Convert the entries into a JSON list of strings, one string per line and no blank lines, starting at the first line of the entries and ending with the line that contains "### Required Parameters".
◇ ◇ ◇
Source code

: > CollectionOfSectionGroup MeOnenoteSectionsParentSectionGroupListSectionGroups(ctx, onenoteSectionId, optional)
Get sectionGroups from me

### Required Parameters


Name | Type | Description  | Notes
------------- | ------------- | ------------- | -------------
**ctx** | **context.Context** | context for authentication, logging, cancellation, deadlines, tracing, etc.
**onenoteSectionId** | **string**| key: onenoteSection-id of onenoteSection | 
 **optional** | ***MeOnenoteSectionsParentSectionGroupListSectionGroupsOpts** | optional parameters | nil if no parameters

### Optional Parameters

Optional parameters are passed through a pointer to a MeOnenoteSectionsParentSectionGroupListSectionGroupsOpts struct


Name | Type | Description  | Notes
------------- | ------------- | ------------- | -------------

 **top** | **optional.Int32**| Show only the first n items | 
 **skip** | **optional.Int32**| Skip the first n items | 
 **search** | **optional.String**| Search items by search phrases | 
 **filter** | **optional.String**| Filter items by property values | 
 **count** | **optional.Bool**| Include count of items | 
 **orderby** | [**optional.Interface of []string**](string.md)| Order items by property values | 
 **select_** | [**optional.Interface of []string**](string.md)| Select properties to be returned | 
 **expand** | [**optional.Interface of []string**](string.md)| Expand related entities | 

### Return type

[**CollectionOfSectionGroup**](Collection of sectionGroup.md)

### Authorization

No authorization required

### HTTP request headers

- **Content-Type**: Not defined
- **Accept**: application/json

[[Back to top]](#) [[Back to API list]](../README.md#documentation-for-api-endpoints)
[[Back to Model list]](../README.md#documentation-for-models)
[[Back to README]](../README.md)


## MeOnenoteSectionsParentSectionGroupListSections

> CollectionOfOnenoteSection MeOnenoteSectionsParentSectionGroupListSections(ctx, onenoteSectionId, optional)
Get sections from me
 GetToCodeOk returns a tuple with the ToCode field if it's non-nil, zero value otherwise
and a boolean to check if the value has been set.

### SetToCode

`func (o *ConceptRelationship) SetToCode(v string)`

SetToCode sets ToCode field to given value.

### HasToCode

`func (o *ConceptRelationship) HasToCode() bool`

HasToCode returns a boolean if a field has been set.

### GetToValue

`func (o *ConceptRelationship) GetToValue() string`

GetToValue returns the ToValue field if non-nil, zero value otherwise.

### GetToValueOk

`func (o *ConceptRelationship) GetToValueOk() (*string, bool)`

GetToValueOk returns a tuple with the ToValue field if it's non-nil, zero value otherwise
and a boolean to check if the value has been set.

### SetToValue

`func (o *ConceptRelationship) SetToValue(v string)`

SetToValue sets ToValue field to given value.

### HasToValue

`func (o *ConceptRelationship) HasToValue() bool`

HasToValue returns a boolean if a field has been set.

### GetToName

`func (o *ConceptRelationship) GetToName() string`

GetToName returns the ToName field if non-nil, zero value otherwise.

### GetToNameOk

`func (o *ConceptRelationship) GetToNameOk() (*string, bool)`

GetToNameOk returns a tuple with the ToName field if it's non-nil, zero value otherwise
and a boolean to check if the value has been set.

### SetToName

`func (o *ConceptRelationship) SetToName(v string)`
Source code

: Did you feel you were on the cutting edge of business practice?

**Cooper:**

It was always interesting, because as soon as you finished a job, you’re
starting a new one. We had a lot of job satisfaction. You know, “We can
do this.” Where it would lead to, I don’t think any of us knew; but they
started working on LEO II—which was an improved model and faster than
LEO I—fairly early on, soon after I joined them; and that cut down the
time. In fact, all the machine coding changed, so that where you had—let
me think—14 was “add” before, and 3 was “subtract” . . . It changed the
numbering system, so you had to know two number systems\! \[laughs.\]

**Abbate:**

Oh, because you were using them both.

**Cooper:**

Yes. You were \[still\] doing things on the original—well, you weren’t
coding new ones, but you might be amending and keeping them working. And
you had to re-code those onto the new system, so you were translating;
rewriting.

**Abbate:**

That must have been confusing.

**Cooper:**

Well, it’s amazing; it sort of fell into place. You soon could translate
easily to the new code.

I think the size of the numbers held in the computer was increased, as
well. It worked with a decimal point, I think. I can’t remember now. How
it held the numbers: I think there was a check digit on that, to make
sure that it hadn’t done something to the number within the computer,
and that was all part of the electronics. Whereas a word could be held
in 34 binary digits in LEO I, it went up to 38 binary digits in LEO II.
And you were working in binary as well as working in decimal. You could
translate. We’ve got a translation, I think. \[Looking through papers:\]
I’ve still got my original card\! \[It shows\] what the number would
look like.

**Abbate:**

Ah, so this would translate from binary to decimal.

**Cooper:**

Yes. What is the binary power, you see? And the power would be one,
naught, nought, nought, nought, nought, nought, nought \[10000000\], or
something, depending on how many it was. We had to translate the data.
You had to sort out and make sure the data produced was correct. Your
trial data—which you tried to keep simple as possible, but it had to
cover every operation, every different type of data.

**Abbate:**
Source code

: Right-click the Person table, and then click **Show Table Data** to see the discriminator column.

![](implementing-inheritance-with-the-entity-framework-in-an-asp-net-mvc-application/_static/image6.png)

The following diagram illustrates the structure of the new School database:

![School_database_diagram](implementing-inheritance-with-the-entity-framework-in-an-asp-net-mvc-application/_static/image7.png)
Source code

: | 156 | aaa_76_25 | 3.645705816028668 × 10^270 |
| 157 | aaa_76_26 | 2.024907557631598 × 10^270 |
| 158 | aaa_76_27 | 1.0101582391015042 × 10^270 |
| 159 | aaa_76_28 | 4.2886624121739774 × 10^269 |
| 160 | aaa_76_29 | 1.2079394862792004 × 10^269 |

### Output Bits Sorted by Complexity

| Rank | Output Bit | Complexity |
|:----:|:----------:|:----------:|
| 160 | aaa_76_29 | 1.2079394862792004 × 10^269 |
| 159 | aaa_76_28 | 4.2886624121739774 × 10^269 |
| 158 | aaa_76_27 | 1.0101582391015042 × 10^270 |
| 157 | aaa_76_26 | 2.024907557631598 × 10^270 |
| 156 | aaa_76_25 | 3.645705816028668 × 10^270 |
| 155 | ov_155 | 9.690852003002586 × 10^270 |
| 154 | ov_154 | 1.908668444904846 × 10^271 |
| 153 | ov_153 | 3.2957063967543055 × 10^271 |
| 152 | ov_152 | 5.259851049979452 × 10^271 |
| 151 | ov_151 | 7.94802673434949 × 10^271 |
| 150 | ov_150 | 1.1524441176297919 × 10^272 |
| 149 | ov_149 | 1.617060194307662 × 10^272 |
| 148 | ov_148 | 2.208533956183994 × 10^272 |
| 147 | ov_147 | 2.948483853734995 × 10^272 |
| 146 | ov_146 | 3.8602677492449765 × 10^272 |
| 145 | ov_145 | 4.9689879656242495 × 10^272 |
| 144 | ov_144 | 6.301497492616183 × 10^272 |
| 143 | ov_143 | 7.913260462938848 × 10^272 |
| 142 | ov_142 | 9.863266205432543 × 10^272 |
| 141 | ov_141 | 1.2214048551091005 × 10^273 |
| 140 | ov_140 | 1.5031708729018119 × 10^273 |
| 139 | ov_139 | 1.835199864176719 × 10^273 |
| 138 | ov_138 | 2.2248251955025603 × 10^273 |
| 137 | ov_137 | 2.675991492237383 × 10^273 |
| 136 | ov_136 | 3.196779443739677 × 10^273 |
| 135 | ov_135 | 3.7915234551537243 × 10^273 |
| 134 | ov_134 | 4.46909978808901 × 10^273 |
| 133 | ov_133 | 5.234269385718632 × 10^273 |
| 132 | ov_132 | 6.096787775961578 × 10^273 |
◇ ◇ ◇
EXERCISE RESPONSE
[
  "Source code",
  ": > CollectionOfSectionGroup MeOnenoteSectionsParentSectionGroupListSectionGroups(ctx, onenoteSectionId, optional)",
  "Get sectionGroups from me",
  "### Required Parameters"
]